◆ Source data ◆
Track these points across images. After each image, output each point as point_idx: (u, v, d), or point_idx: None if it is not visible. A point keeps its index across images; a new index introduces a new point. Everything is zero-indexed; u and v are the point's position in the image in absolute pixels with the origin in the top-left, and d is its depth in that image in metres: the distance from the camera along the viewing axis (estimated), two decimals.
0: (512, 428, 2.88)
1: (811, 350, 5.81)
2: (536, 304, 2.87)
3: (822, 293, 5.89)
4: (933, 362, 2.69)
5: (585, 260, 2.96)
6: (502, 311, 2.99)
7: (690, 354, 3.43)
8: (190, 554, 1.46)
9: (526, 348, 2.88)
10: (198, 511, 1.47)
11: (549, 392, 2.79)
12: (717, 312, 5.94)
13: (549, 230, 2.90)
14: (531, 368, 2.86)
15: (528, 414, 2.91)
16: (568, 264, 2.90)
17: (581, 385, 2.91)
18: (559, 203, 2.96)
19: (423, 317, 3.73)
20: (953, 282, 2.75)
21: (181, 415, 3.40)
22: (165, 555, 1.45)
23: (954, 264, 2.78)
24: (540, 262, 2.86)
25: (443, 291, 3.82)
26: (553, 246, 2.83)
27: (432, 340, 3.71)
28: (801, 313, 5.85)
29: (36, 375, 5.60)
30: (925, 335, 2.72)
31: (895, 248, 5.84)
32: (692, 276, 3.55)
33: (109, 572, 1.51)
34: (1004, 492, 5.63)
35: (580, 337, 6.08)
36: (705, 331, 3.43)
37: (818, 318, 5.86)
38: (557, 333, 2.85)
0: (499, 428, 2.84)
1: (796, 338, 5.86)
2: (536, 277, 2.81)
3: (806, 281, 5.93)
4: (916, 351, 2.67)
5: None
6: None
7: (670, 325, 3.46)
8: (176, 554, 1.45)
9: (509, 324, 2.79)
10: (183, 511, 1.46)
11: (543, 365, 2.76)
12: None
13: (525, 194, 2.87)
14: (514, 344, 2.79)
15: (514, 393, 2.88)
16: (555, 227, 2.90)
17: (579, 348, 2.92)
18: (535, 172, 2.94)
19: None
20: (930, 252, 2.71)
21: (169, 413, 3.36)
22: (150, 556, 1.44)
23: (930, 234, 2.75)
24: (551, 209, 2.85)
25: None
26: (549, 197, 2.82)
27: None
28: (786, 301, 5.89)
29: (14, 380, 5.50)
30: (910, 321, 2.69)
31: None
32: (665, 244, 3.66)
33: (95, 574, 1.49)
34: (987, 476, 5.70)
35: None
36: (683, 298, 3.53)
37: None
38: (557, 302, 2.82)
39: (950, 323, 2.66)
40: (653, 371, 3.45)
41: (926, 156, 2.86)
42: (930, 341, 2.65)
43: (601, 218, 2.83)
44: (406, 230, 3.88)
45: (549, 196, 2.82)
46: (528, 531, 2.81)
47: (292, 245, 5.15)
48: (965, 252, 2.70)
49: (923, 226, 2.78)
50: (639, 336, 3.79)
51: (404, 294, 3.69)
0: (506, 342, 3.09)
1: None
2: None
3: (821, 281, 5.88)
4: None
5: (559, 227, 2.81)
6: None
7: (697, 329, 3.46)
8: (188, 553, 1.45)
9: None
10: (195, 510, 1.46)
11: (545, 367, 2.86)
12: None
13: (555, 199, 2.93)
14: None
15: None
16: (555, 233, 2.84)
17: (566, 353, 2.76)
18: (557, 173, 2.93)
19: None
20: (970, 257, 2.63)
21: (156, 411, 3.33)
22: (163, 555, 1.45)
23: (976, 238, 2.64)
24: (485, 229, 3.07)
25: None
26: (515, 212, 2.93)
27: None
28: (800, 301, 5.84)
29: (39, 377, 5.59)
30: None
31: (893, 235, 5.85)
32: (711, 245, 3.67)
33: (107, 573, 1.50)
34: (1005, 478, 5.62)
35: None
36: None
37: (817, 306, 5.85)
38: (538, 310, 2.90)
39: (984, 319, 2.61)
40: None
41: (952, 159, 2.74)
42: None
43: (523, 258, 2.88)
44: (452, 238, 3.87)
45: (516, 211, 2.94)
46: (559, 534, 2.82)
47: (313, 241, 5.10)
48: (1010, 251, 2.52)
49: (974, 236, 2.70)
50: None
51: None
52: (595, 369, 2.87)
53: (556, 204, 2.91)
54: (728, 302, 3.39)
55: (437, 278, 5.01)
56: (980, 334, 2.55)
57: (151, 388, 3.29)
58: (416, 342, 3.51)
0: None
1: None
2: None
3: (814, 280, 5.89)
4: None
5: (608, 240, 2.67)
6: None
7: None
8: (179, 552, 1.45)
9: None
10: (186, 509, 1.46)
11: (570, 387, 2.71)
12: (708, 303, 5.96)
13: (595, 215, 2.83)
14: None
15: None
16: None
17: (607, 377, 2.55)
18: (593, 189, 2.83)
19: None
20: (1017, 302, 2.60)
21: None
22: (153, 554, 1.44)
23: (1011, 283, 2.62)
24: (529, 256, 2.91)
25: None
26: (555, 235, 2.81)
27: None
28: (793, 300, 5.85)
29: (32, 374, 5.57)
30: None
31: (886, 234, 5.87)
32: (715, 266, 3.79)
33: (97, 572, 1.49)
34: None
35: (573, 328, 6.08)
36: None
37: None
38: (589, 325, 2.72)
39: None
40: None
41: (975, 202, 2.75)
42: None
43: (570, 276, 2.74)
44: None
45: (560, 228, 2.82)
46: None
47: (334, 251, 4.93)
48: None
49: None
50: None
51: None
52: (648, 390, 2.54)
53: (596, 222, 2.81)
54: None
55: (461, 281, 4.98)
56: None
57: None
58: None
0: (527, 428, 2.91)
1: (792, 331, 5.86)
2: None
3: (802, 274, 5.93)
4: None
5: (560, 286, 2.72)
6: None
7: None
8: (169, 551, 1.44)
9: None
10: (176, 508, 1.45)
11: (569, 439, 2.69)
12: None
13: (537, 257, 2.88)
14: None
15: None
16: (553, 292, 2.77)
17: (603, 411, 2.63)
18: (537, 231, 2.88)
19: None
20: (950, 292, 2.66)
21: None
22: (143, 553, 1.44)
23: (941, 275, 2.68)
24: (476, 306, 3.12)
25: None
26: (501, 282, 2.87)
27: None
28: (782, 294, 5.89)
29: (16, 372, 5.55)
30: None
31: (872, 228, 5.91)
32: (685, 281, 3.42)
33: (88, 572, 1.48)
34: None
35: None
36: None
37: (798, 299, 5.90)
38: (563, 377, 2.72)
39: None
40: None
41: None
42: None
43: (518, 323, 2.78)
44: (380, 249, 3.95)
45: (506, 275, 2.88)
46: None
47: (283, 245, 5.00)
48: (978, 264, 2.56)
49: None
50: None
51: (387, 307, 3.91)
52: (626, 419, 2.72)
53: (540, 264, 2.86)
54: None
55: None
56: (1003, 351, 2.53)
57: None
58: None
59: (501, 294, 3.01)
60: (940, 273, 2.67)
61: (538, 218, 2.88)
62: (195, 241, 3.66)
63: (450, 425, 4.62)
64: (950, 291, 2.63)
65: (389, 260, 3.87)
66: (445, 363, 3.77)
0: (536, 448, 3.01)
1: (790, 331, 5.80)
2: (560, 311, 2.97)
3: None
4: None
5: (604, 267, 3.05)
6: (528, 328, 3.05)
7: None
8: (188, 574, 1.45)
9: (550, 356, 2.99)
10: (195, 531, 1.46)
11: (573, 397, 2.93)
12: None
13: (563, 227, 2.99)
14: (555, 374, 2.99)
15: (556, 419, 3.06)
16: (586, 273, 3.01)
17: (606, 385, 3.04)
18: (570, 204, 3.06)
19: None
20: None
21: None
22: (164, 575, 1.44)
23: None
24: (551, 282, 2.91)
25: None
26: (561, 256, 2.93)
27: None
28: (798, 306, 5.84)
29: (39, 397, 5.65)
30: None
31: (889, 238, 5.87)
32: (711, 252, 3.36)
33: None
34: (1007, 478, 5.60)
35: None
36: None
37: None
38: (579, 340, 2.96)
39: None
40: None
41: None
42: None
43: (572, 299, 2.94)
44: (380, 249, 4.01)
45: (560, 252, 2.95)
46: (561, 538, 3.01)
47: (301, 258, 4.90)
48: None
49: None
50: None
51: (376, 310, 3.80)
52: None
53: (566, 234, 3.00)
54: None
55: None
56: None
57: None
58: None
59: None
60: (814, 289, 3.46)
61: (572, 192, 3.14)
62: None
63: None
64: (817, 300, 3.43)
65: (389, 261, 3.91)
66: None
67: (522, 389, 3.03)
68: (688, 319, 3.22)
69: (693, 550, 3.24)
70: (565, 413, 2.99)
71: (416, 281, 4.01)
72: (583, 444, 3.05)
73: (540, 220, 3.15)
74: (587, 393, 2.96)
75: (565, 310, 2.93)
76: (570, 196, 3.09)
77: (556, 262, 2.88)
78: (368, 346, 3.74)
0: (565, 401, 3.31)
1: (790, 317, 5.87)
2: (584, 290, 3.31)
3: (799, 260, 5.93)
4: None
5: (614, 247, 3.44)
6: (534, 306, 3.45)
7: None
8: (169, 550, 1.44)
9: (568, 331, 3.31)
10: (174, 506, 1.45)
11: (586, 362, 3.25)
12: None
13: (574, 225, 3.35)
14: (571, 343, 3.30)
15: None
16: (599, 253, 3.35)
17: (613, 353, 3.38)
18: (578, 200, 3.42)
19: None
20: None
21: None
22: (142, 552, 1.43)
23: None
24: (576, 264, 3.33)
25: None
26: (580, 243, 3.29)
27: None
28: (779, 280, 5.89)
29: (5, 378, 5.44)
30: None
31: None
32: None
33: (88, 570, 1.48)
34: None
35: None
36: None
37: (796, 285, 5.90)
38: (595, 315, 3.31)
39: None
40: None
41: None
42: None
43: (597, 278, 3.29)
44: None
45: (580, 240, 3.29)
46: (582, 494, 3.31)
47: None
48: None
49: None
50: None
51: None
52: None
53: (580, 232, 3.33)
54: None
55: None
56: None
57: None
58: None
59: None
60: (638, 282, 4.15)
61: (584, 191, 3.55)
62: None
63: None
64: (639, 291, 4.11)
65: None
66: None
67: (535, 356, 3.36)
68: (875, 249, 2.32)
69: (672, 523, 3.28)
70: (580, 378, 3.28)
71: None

◆ Work required ◆
From the records above, print exactly the lines that run from the line with "74: (587, 393, 2.96)" to the line with "64: (639, 291, 4.11)", inclusive.

◆ Solution to the exercise ◆
74: (587, 393, 2.96)
75: (565, 310, 2.93)
76: (570, 196, 3.09)
77: (556, 262, 2.88)
78: (368, 346, 3.74)
0: (565, 401, 3.31)
1: (790, 317, 5.87)
2: (584, 290, 3.31)
3: (799, 260, 5.93)
4: None
5: (614, 247, 3.44)
6: (534, 306, 3.45)
7: None
8: (169, 550, 1.44)
9: (568, 331, 3.31)
10: (174, 506, 1.45)
11: (586, 362, 3.25)
12: None
13: (574, 225, 3.35)
14: (571, 343, 3.30)
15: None
16: (599, 253, 3.35)
17: (613, 353, 3.38)
18: (578, 200, 3.42)
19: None
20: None
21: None
22: (142, 552, 1.43)
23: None
24: (576, 264, 3.33)
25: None
26: (580, 243, 3.29)
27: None
28: (779, 280, 5.89)
29: (5, 378, 5.44)
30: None
31: None
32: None
33: (88, 570, 1.48)
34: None
35: None
36: None
37: (796, 285, 5.90)
38: (595, 315, 3.31)
39: None
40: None
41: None
42: None
43: (597, 278, 3.29)
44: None
45: (580, 240, 3.29)
46: (582, 494, 3.31)
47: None
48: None
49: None
50: None
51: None
52: None
53: (580, 232, 3.33)
54: None
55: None
56: None
57: None
58: None
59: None
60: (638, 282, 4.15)
61: (584, 191, 3.55)
62: None
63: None
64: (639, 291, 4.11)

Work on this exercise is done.